Keep each line of the material that includes "input", and leave out the rest.

+---+

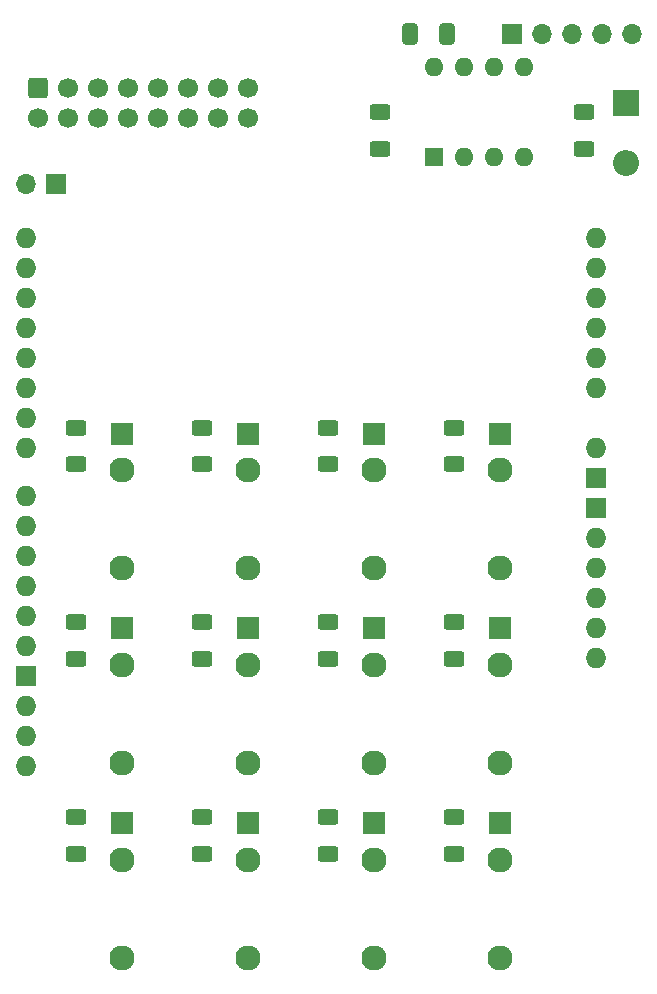
<source format=gbs>
G04 #@! TF.GenerationSoftware,KiCad,Pcbnew,7.0.1*
G04 #@! TF.CreationDate,2023-05-11T17:19:09+02:00*
G04 #@! TF.ProjectId,midi-interface,6d696469-2d69-46e7-9465-72666163652e,rev?*
G04 #@! TF.SameCoordinates,Original*
G04 #@! TF.FileFunction,Soldermask,Bot*
G04 #@! TF.FilePolarity,Negative*
%FSLAX46Y46*%
G04 Gerber Fmt 4.6, Leading zero omitted, Abs format (unit mm)*
G04 Created by KiCad (PCBNEW 7.0.1) date 2023-05-11 17:19:09*
%MOMM*%
%LPD*%
G01*
G04 APERTURE LIST*
G04 Aperture macros list*
%AMRoundRect*
0 Rectangle with rounded corners*
0 $1 Rounding radius*
0 $2 $3 $4 $5 $6 $7 $8 $9 X,Y pos of 4 corners*
0 Add a 4 corners polygon primitive as box body*
4,1,4,$2,$3,$4,$5,$6,$7,$8,$9,$2,$3,0*
0 Add four circle primitives for the rounded corners*
1,1,$1+$1,$2,$3*
1,1,$1+$1,$4,$5*
1,1,$1+$1,$6,$7*
1,1,$1+$1,$8,$9*
0 Add four rect primitives between the rounded corners*
20,1,$1+$1,$2,$3,$4,$5,0*
20,1,$1+$1,$4,$5,$6,$7,0*
20,1,$1+$1,$6,$7,$8,$9,0*
20,1,$1+$1,$8,$9,$2,$3,0*%
G04 Aperture macros list end*
%ADD10R,2.200000X2.200000*%
%ADD11O,2.200000X2.200000*%
%ADD12O,1.600000X1.600000*%
%ADD13R,1.600000X1.600000*%
%ADD14R,1.930000X1.830000*%
%ADD15C,2.130000*%
%ADD16R,1.700000X1.700000*%
%ADD17O,1.700000X1.700000*%
%ADD18O,1.727200X1.727200*%
%ADD19R,1.727200X1.727200*%
%ADD20RoundRect,0.250000X0.625000X-0.400000X0.625000X0.400000X-0.625000X0.400000X-0.625000X-0.400000X0*%
%ADD21RoundRect,0.250000X-0.412500X-0.650000X0.412500X-0.650000X0.412500X0.650000X-0.412500X0.650000X0*%
%ADD22RoundRect,0.250000X-0.625000X0.400000X-0.625000X-0.400000X0.625000X-0.400000X0.625000X0.400000X0*%
%ADD23RoundRect,0.250000X-0.600000X0.600000X-0.600000X-0.600000X0.600000X-0.600000X0.600000X0.600000X0*%
%ADD24C,1.700000*%
G04 APERTURE END LIST*
D10*
X146812000Y-72353818D03*
D11*
X146812000Y-77433818D03*
D12*
X130556000Y-69332000D03*
X133096000Y-69332000D03*
X135636000Y-69332000D03*
X138176000Y-69332000D03*
X138176000Y-76952000D03*
X135636000Y-76952000D03*
X133096000Y-76952000D03*
D13*
X130556000Y-76952000D03*
D14*
X114808000Y-116840000D03*
D15*
X114808000Y-128240000D03*
X114808000Y-119940000D03*
D14*
X125476000Y-116840000D03*
D15*
X125476000Y-128240000D03*
X125476000Y-119940000D03*
D16*
X98552000Y-79248000D03*
D17*
X96012000Y-79248000D03*
D14*
X104140000Y-116840000D03*
D15*
X104140000Y-128240000D03*
X104140000Y-119940000D03*
D14*
X125476000Y-133320000D03*
D15*
X125476000Y-144720000D03*
X125476000Y-136420000D03*
D14*
X104140000Y-100360000D03*
D15*
X104140000Y-111760000D03*
X104140000Y-103460000D03*
D14*
X136144000Y-133320000D03*
D15*
X136144000Y-144720000D03*
X136144000Y-136420000D03*
D14*
X125476000Y-100360000D03*
D15*
X125476000Y-111760000D03*
X125476000Y-103460000D03*
D14*
X136144000Y-100360000D03*
D15*
X136144000Y-111760000D03*
X136144000Y-103460000D03*
D14*
X114808000Y-100360000D03*
D15*
X114808000Y-111760000D03*
X114808000Y-103460000D03*
D14*
X104140000Y-133320000D03*
D15*
X104140000Y-144720000D03*
X104140000Y-136420000D03*
D14*
X136144000Y-116840000D03*
D15*
X136144000Y-128240000D03*
X136144000Y-119940000D03*
D14*
X114808000Y-133320000D03*
D15*
X114808000Y-144720000D03*
X114808000Y-136420000D03*
D18*
X144272000Y-119380000D03*
X144272000Y-111760000D03*
X144272000Y-109220000D03*
X144272000Y-96520000D03*
X144272000Y-93980000D03*
X144272000Y-91440000D03*
X144272000Y-88900000D03*
X144272000Y-86360000D03*
X144272000Y-83820000D03*
X96012000Y-123444000D03*
X96012000Y-83820000D03*
X96012000Y-86360000D03*
X96012000Y-88900000D03*
X96012000Y-91440000D03*
X96012000Y-93980000D03*
X96012000Y-96520000D03*
X96012000Y-99060000D03*
X96012000Y-101600000D03*
X96012000Y-105664000D03*
X96012000Y-108204000D03*
X96012000Y-110744000D03*
X96012000Y-113284000D03*
X96012000Y-115824000D03*
X96012000Y-118364000D03*
D19*
X96012000Y-120904000D03*
X144272000Y-106680000D03*
X144272000Y-104140000D03*
D18*
X144272000Y-116840000D03*
X144272000Y-114300000D03*
X96012000Y-128524000D03*
X96012000Y-125984000D03*
X144272000Y-101600000D03*
D20*
X110928000Y-119420000D03*
X110928000Y-116320000D03*
X125984000Y-76226000D03*
X125984000Y-73126000D03*
X132264000Y-119420000D03*
X132264000Y-116320000D03*
D21*
X128524000Y-66548000D03*
X131649000Y-66548000D03*
D20*
X121596000Y-102940000D03*
X121596000Y-99840000D03*
D22*
X143256000Y-73126000D03*
X143256000Y-76226000D03*
D23*
X97028000Y-71120000D03*
D24*
X97028000Y-73660000D03*
X99568000Y-71120000D03*
X99568000Y-73660000D03*
X102108000Y-71120000D03*
X102108000Y-73660000D03*
X104648000Y-71120000D03*
X104648000Y-73660000D03*
X107188000Y-71120000D03*
X107188000Y-73660000D03*
X109728000Y-71120000D03*
X109728000Y-73660000D03*
X112268000Y-71120000D03*
X112268000Y-73660000D03*
X114808000Y-71120000D03*
X114808000Y-73660000D03*
D16*
X137160000Y-66548000D03*
D17*
X139700000Y-66548000D03*
X142240000Y-66548000D03*
X144780000Y-66548000D03*
X147320000Y-66548000D03*
D20*
X100260000Y-102940000D03*
X100260000Y-99840000D03*
X110928000Y-102940000D03*
X110928000Y-99840000D03*
X100260000Y-119432000D03*
X100260000Y-116332000D03*
X121596000Y-135900000D03*
X121596000Y-132800000D03*
X121596000Y-119420000D03*
X121596000Y-116320000D03*
X132264000Y-135900000D03*
X132264000Y-132800000D03*
X110928000Y-135900000D03*
X110928000Y-132800000D03*
X132264000Y-102940000D03*
X132264000Y-99840000D03*
X100260000Y-135900000D03*
X100260000Y-132800000D03*
M02*

</source>
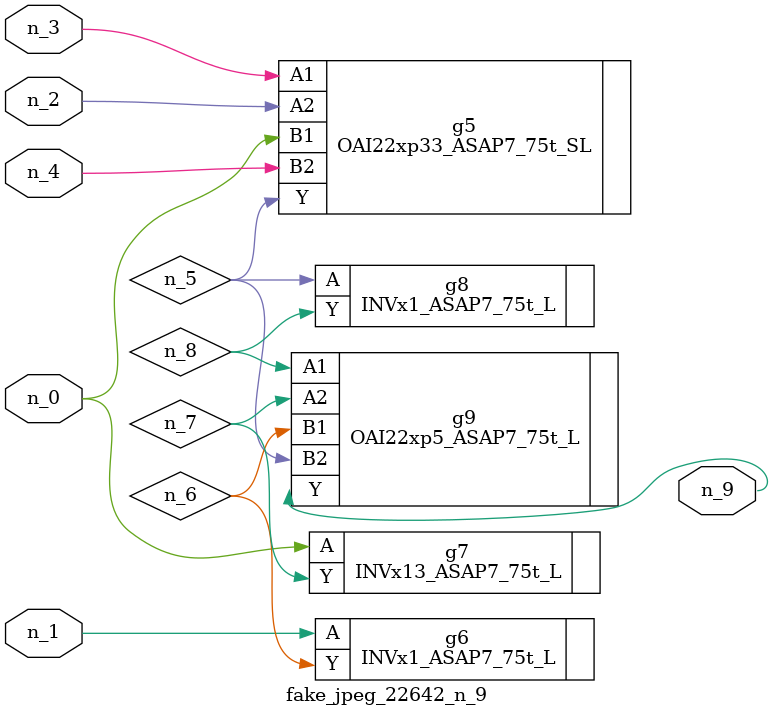
<source format=v>
module fake_jpeg_22642_n_9 (n_3, n_2, n_1, n_0, n_4, n_9);

input n_3;
input n_2;
input n_1;
input n_0;
input n_4;

output n_9;

wire n_8;
wire n_6;
wire n_5;
wire n_7;

OAI22xp33_ASAP7_75t_SL g5 ( 
.A1(n_3),
.A2(n_2),
.B1(n_0),
.B2(n_4),
.Y(n_5)
);

INVx1_ASAP7_75t_L g6 ( 
.A(n_1),
.Y(n_6)
);

INVx13_ASAP7_75t_L g7 ( 
.A(n_0),
.Y(n_7)
);

INVx1_ASAP7_75t_L g8 ( 
.A(n_5),
.Y(n_8)
);

OAI22xp5_ASAP7_75t_L g9 ( 
.A1(n_8),
.A2(n_7),
.B1(n_6),
.B2(n_5),
.Y(n_9)
);


endmodule
</source>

+---+

▶ _Expected output_:
input n_3;
input n_2;
input n_1;
input n_0;
input n_4;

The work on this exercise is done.